Types of classification tasks
In machine learning, classification is the problem of assigning a label (also often referred to as a class) to some particular observation. In previous articles, we’ve seen how Smart Blood Analytics Swiss uses the classification for assigning the most probable diagnosis (based on ICD-10 codes) to a given patient based on observed biomarkers of that patient. In this article, we will explore different types of classification problems and the main differences between them.
Probably the simplest form of classification is binary classification, where the task is to assign one of two labels to an observation. The “binary” refers to the fact that the class we are trying to predict has only two possibilities, for example “positive” or “negative” and “yes” or “no”. An example of a binary classification would be to determine whether or not a patient has a certain disease or not.

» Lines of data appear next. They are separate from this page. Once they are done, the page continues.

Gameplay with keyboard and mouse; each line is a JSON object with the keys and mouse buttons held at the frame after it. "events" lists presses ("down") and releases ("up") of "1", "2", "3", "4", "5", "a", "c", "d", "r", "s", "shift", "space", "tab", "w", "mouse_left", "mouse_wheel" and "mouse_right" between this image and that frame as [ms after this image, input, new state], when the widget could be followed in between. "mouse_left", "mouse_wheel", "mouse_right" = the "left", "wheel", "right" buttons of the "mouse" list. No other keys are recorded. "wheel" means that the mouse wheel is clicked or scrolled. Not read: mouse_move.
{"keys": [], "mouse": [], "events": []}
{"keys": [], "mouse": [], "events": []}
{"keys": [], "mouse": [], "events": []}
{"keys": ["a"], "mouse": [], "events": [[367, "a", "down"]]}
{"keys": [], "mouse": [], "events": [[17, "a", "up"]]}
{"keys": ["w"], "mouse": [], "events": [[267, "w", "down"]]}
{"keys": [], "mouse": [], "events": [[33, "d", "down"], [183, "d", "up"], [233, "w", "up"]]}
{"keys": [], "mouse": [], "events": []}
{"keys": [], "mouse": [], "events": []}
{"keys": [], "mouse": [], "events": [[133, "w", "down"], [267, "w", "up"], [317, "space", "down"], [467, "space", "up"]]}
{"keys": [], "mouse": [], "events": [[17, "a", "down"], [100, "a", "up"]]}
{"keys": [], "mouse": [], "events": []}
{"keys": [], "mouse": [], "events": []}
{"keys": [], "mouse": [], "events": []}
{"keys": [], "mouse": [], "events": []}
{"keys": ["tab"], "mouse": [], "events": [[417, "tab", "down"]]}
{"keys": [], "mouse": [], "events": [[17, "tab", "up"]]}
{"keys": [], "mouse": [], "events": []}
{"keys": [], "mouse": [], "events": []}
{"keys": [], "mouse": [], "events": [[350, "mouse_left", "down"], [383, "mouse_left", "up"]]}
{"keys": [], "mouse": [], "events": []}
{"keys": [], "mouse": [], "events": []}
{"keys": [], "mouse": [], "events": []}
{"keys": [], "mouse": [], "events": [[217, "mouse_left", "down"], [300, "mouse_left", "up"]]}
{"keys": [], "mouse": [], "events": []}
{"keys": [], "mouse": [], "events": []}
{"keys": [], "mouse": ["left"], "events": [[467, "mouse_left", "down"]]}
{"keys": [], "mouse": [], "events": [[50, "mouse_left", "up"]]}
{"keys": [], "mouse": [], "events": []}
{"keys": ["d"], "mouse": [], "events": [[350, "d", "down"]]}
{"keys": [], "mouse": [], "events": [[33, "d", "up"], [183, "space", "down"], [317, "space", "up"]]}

An extension of binary classification is multiclass classification where the label can have more than two values. When assigning a multiclass label we can either use a classification algorithm that is capable of predicting multiple classes or we can reformulate the problem into multiple binary sub-problems, where each class uses a binary classifier. It is also worth noting that classes can have some underlying structure. The class can be:
- categorical (e.g., A, B, AB, or 0, when predicting the blood type of a patient)
- ordinal (e.g., small, medium or large)
- integer-valued (like heart rate)
- real-valued (like pH level).
The approach used would then depend on this underlying structure. For example, if the classes have a strong ordinal relationship, we might want to reconsider if the problem is really one of classification or if regression might be more suitable.
Due to computational limits, classification is traditionally used to solve only single-label problems, meaning that at most one class is assigned to each observation. However, certain problems require us to assign more than one label to an observation. In addition, each label can be binary or multiclass. Since multiple labels can be assigned to the same observation, we refer to such tasks as multi-label classification. One such task we are trying to solve is predicting diagnoses based on a patient’s blood test results. To solve such a problem, we either need to use specialized versions of standard classification algorithms that support predicting multiple labels or we can transform the problem into a set of multiple binary or multiclass classification problems where for each label a separate binary or multiclass classifier is developed. This approach is often referred to as binary relevance and is probably the most intuitive solution to multi-label tasks. However, the main drawback of binary relevance is that it does not capture any dependence between the labels since it completely ignores possible correlations between them. Another weakness of such an approach arises if the number of labels we can assign to an observation is extremely large, such as predicting a patient’s diagnosis since ICD-10 defines more than 68,000 codes and is continuously being updated.
In this article, we looked at different types of classification tasks and how more complex problems such as multi-label classification can be decomposed into smaller sub-problems and consequently be solved with simpler methods, e.g. binary relevance. We also saw that binary relevance has a couple of drawbacks. In the upcoming articles, we will explore how Smart Blood Analytics Swiss uses more advanced methods to overcome such weaknesses and which help us to boost the predictive performance of our algorithms.